The children left behind.

On rain-fed corn farms

small plots tilled

and beans, pumpkins rise
to a near empty village.

Pobresa y pobreza extrema.

Tantos necesitan.

Tortillas. Workers.

Knives exposed. Clean shear blades.

To stand for hours in hair netting.

Statistics compiled. Midwestern

poultry plants. Russellville.

Crossville. Cullman.

Rest assured the law may lead to arrests.

Only five workers showed up on Thursday.

In an all-white town.

She met a Hispanic mother.

“Yes,” was the only condition.

Anonymity the result.

Friday, January 14, 2011

Poem Jan 2011

Untranslatable Taste


La comelóna smells the warm dreamy plate of rice,
beans, and chicken braised in tomato sauce knowing

that taste buds are wired straight to the dopamine
connections in the brain, the same spot where nicotine

dances, morphine sings, and cocaine crackles a hearty
howl. This is not gluttony or hunger. This is love on a plate.

The taste, the flavor, a zest for life. El gusto. Gusto
for life and language. Sometimes there is only one

way to say how we savor hands rolling masa into dough,
how the dough rounds into tortillas, how the tortillas puff

when ready. It is labor, the work done to survive, a job
accomplished so that we can step outside and praise

the sun caught pink in a strip of ethereal clouds.

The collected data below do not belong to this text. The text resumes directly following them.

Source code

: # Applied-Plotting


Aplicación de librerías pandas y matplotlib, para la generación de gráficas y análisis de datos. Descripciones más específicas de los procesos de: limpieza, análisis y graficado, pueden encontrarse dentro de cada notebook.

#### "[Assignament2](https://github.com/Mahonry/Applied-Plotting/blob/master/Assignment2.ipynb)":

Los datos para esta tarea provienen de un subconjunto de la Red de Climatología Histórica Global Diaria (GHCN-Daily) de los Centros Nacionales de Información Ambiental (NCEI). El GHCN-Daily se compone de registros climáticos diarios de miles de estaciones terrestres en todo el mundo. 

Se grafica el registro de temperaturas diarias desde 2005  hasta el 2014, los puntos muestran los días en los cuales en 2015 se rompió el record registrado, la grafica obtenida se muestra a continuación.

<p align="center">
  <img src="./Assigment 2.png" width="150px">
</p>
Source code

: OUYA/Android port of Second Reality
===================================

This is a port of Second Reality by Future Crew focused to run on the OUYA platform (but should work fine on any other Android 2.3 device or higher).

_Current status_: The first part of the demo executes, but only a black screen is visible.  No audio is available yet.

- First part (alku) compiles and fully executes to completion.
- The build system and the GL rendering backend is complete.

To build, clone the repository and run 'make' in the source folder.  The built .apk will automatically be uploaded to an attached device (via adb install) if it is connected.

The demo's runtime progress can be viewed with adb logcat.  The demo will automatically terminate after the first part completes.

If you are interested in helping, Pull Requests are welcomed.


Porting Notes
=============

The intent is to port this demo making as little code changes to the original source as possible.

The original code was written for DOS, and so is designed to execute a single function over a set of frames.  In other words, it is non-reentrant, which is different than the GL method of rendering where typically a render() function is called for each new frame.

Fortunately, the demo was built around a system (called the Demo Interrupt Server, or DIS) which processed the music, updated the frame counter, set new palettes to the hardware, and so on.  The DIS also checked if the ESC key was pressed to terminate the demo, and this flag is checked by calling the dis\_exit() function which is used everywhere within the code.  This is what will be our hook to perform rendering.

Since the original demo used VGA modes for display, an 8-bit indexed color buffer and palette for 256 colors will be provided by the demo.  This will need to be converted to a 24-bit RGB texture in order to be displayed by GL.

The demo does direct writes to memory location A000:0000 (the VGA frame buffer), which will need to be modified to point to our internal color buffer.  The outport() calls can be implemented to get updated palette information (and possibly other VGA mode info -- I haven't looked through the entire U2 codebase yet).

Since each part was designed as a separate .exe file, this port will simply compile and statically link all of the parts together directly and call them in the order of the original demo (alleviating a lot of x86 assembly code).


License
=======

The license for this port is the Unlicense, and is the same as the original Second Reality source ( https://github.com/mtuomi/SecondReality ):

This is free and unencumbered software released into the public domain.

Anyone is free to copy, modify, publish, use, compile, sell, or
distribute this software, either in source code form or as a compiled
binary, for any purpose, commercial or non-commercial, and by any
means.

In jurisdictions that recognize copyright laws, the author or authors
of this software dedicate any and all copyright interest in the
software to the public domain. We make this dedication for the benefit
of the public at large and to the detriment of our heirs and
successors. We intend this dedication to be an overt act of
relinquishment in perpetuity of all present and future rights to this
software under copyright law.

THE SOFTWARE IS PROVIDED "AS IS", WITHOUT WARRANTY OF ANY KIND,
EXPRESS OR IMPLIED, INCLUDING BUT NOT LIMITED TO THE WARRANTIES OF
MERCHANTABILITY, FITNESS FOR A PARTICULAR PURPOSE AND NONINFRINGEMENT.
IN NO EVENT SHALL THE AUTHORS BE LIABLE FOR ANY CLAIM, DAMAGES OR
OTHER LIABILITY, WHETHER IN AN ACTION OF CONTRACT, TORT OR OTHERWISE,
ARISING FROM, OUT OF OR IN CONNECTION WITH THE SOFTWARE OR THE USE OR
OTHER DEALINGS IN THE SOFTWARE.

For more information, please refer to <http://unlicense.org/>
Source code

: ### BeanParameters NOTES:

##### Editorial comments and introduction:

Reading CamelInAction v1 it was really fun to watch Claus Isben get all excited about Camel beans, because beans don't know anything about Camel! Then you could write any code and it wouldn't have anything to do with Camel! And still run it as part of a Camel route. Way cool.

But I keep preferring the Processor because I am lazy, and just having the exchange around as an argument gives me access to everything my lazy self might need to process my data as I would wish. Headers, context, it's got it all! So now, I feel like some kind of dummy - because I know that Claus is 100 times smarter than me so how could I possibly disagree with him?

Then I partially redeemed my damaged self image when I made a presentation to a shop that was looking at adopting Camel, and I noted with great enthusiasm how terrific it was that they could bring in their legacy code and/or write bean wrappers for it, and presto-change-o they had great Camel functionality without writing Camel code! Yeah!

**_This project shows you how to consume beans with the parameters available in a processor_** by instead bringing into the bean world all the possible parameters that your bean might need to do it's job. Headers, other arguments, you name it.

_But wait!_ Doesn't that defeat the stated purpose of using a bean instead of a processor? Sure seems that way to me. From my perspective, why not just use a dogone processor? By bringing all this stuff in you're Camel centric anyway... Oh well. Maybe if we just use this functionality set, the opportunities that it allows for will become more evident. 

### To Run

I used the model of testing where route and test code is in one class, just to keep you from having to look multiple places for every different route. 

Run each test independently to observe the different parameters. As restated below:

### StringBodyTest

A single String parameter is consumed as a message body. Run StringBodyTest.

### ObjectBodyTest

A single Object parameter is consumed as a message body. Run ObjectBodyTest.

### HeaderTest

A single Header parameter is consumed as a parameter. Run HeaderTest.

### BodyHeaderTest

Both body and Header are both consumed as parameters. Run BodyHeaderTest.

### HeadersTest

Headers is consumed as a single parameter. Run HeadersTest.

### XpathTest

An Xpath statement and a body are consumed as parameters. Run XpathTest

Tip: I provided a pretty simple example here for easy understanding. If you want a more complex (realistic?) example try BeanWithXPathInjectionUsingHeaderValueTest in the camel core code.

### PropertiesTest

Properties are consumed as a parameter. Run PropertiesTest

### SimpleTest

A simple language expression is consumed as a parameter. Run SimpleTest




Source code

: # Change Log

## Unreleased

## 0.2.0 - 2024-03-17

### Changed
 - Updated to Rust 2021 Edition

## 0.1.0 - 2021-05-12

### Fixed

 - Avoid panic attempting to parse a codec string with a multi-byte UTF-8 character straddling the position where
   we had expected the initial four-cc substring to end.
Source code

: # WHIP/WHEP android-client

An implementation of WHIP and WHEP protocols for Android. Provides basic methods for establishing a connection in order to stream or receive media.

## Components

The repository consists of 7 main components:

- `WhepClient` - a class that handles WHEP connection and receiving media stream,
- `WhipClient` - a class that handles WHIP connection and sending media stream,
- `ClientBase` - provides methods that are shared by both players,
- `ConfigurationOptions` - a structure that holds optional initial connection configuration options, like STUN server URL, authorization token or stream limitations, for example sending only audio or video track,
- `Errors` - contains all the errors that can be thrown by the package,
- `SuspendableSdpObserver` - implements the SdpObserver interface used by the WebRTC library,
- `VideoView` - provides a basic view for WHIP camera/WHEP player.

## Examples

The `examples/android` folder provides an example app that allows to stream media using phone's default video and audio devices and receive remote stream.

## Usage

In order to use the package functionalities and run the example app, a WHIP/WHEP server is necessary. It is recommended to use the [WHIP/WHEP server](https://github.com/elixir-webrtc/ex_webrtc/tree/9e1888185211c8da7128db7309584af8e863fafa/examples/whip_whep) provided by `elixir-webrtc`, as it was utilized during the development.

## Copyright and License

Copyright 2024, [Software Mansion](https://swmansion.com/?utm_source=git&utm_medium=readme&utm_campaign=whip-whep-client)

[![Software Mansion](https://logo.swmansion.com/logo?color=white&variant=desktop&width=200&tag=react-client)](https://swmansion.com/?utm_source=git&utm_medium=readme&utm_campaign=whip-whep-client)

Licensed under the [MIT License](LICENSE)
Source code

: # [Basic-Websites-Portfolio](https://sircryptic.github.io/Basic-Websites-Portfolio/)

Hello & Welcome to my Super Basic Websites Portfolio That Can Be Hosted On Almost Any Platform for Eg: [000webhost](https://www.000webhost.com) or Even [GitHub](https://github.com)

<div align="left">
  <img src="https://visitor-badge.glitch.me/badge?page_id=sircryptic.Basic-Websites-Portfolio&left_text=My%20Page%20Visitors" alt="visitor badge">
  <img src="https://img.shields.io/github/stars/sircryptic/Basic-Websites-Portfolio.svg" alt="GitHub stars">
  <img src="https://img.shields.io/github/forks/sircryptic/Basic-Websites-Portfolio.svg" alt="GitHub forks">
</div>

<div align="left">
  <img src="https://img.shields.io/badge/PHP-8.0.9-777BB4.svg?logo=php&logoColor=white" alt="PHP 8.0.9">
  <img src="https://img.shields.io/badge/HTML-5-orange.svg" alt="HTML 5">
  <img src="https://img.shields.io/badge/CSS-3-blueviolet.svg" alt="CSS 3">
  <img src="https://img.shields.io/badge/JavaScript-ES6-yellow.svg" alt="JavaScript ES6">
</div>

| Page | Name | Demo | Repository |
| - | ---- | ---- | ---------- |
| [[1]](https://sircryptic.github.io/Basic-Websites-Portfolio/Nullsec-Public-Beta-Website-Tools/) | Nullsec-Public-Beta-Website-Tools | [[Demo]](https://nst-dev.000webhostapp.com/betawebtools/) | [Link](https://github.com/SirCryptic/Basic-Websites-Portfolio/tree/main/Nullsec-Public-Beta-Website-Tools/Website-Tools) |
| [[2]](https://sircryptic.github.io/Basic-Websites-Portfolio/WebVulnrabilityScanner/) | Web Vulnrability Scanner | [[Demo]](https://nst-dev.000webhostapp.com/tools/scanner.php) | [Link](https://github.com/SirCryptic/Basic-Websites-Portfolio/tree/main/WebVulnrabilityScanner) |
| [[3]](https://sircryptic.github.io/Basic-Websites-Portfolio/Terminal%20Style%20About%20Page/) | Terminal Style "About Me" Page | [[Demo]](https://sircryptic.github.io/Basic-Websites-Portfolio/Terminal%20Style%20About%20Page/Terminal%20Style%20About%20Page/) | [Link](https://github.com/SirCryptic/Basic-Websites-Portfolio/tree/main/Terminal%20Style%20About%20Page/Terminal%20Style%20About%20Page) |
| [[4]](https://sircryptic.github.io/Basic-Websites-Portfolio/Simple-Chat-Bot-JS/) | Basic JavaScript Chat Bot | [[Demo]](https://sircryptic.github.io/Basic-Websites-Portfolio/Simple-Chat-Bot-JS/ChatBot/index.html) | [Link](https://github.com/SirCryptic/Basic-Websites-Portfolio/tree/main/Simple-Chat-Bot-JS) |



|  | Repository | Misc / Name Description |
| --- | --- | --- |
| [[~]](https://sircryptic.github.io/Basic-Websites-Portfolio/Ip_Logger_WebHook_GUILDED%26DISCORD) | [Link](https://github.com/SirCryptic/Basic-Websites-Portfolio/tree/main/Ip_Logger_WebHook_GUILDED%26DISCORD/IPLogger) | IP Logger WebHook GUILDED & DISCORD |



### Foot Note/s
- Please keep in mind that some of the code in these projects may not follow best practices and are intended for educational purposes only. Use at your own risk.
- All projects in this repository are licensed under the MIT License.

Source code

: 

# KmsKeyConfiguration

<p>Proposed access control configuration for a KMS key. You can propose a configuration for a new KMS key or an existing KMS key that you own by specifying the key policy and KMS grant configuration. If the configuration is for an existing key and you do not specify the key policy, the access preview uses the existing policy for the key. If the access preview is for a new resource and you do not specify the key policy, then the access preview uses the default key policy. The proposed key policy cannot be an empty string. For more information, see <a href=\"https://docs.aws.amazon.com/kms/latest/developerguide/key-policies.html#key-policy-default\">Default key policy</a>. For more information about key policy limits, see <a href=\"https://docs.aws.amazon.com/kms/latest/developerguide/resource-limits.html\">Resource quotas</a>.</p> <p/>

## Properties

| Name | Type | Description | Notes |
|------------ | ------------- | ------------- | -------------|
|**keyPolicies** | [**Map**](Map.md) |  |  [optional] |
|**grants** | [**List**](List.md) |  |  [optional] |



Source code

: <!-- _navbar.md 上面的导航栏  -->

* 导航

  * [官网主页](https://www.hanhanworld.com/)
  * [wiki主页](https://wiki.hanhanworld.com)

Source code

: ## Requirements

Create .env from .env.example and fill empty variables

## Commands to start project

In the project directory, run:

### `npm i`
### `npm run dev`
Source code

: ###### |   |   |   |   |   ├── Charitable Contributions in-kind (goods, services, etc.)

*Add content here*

She is as
Spanish dictates. A nomenclature. A guilt free gourmand.

La comelóna picks up the fork as cheese strings itself
tight. When full with love, neurons fire over synapses.

On April 22nd, 2010, Emelia Guzman’s brain irradiated
and glowed through an MRI scan. First, she scanned

pictures of sex, then of the Virgin Mary, finally
she took in that mouthful and a rainbow of lights

cascaded through her frontal lobe. She swore an Angel
descended offering her marigolds, orchids, and pearls.